Amnesty International condemns the assassination of Lebanese MP
21 September 2007, 10:04AM
Amnesty International condemns in the strongest terms the murder yesterday of Lebanese Member of Parliament Antoine Ghanim in a bomb attack which is reported to have killed at least six other people, and calls for those responsible to be brought to justice.

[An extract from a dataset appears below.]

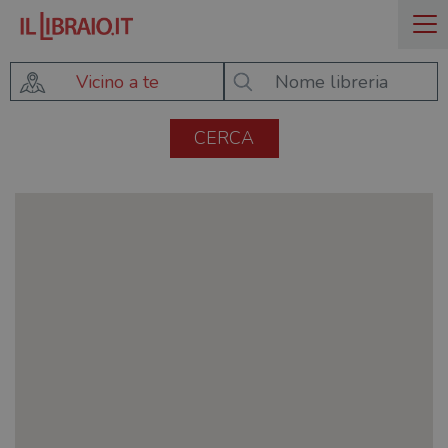
Vicino a te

Antoine Ghanim, 64, was a lawyer by profession and a leading member of Lebanon's Maronite Christian community. He had been a MP since 2000 and represented the Phalange party, another of whose leaders, Pierre Gemayel, was assassinated in November 2006. The Phalange party forms part of the ruling March 14 coalition which came to power as a result of parliamentary elections in 2005 held in the wake of the assassination of former Prime Minister Rafiq Hariri in February 2005. Hariri's killing in a massive car bomb explosion in central Beirut which also killed 22 other people ֖ led to widespread protests against the Syrian government and by the end of May 2005, the withdrawal of Syrian troops from Lebanon, where they had been a dominant force. A UN Security Council-sponsored criminal investigation was mounted and subsequently the Lebanese government and the UN agreed to the establishment of a special international tribunal which will sit in The Hague and try those accused in connection with the murder of Rafiq Hariri and a number of other attacks and killings of Lebanese politicians and journalists which have occurred since the Hariri assassination.
The killing yesterday of Antoine Ghanim is the latest of such attacks, all of which have targeted politicians and journalists known to be critics or opponents of the Syrian government and of continued Syrian influence in Lebanon. However, the Syrian government has denied responsibility, and is reported yesterday to have condemned Antoine Ghanim's murder as a "criminal act" that could undermine prospects for political reconciliation in Lebanon.
The timing of Antoine Ghanim's assassination certainly appears intended to promote instability and further political division in advance of a crucial parliamentary session which is due to open next week. The main issue before the parliament is the election of a new national president to replace the current incumbent, General Emile Lahoud. By agreement, the new president must come from the Maronite Christian community.